Madárka, madárka ne zavard a vizet,
Hogy igyam belőle, hogy írjak levelet.

Apámnak s anyámnak, szívbeli mátkámnak,
Hogy tudják meg ők is kinek adtak férjhez.[6]

“How do you know it’ll work?”

“You don’t” she punctuated. “But anything meaningful requires a sacrifice of some kind. Though, exactly what that looks like varies. My starter likes Hungarian folk songs. Yours may like violin concertos. You just have to keep trying things until you get a response.”

“Okay…and what if I get a response, but I can’t understand that it’s a response in the first place? Where’s the meaning in that?”

“I don’t know. Maybe, there’s meaning in the struggle for meaning itself?”

I scowled. “No offense. But that seems awfully unproductive.”

“Well, sometimes the unproductive is necessary[7]. Living in the present moment is unproductive, if you never give any regard to the future. But if we always thought about the future, then what kind of life would exist for us here in the present? You see, between any two values there has to be some kind of incoherent middle-ground. Care for some tea?”

Still perplexed as she put the kettle on, my daze quickly dissipated when she reached into the breadbox and brought out another half-loaf for us to share.

“Where did you learn Hungarian?” I asked between mouthfuls.

“It’s my first language, actually. My family is from tiny farming village there. I came to Canada to escape the War.”

“Your family, too?”

Moira didn’t respond. She was suddenly frozen, staring into the abyss of the sourdough. Her eyes turned pink and watery.

“They were taken to the camps…I never saw them again. I managed to escape with my mother’s rucksack, and inside was a tiny jar of starter…Can you believe it? We were in the middle of a war—bombers flying overhead—and she still thought to bring the starter. Out of all things! I didn’t understand it then, other than feeling a sense of duty to protect it and to keep it safe. But now, I can look back and see that, for her, it was a way of preserving our culture—all her memories of home, her recipes, her love. They were in that jar. They still are. Which is why it’s so important that I keep it alive, and why I’ve passed it on to you.”

I sat stunned, unsure whether to cry or to run away. “Me? Why me??”
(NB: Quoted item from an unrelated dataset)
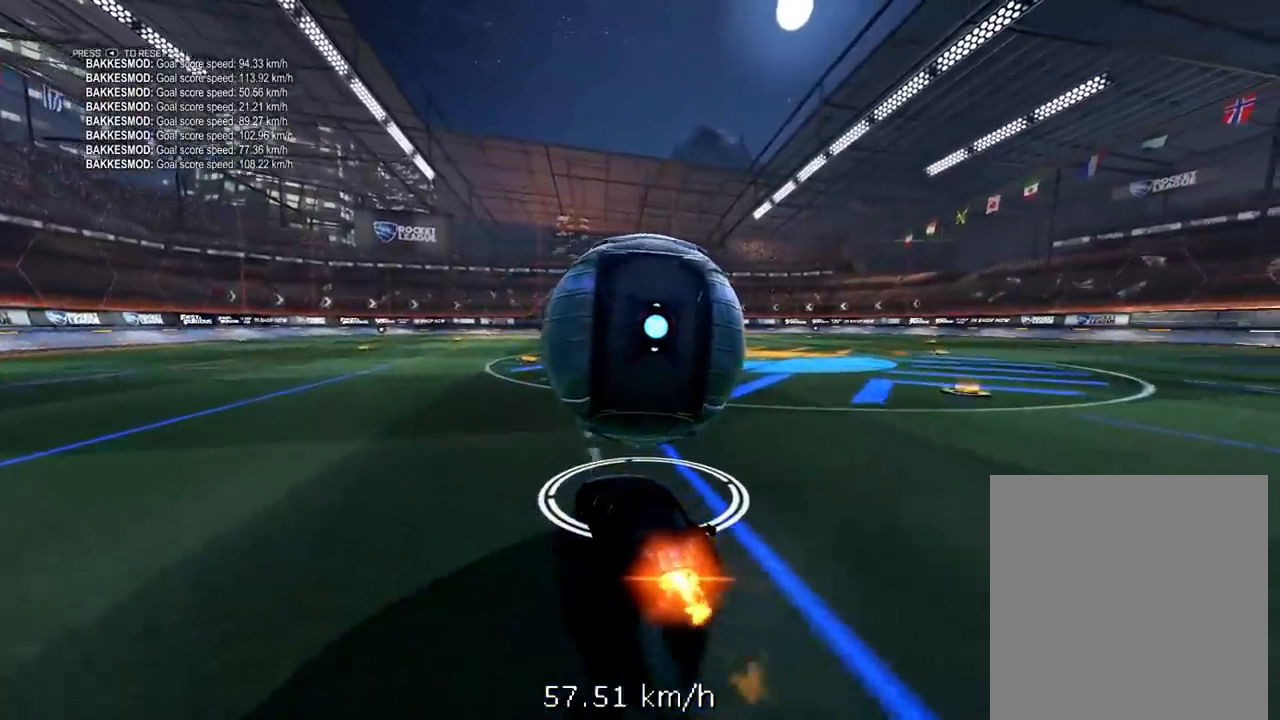
{"buttons": ["R2"], "left_stick": "center", "right_stick": "center", "events": [[200, "R1", "up"]]}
“Because you chose it. You gravitated toward that bread like a moth to a flame. I knew from the minute you stepped up to my window that you’d be the one to carry this forward.”

“Moira, I want to help you. Really, I do. But, as you can see, I’m not cut out for this. I can barely keep the thing alive, and now that I know how much it means to you… When you gave the starter to me you called it a ‘gift’, but frankly, it seems like more of a burden…”

Moira straightened up in her chair. “Indeed! Every gift is its own kind of curse—that is its double truth[8]. When you receive a gift, you’re not just accepting a thing; you’re entering into a contract with the person who gifted it to you to give something back, to create a symbolic good between you both, which is easier said than done. You have to work at keeping a gift, and, occasionally, give back to it. There’s nothing on this earth that doesn’t take as well as receive.”

“And so, you’ve cursed me with the gift of bread? Is that what you’re telling me?”

“If that’s how you prefer to see it…I prefer to see it as an exchange. I’m giving you my family’s recipe, our history, our memories. In return, you’re providing care, stewardship, and most of all, a way to remember, a way forward.”

Suddenly, something warm and wet hit my forearm. I was crying. Although part of me resented Moira in that moment for not saying all this before, her honesty and her faith in me touched me deeply, and chased out any urge to shrink away from this responsibility.

“You’re a wise woman, Moira,” I said, squeezing her hand once more. “Where did you learn to see so clearly?”

She pushed her glasses up from the ridge of her nose and said, “When you get to be my age, Dear, you see everything through a bifocal perspective[9].”

I went home that evening with a new batch of starter in one hand and a handwritten sheet of folk songs in the other. The next day, I baked a loaf of bread so delicious it could have ushered in world peace.

Only a few years later, Moira passed away. I’ve continued to make bread every day since in her memory. Not surprisingly, she also gifted me many other of her things, including a small handmade recipe book. Its pages were weathered and thin from age, and most of it was in Hungarian, but it felt so alive—its margins brimming with loving corrections, notes for the family and future cooks. Resting quietly in the middle, however, was a much newer note—a recipe card in familiar handwriting and addressed to me. On it, a short but powerful message that seemed to make all the burden worth it:

You and I are:

A simple codex opening wide in a complex gesture of exchange.

Love always,




[1] This is a central concept in Gilles Deleuze and Félix Guattari’s critique of capitalism. Much like the analog of the rhizome, Deleuze and Guattari use the “line of flight” to describe a way of being that is outside or otherwise able to circumvent the logic of capital and, therefore, produce alternative “trajectories” of knowledge and power. This concept is akin and often mentioned in relation to deterritorialization. See A Thousand Plateaus: Capitalism and Schizophrenia. Trans. Brian Massumi. University of Minnesota Press, 1987.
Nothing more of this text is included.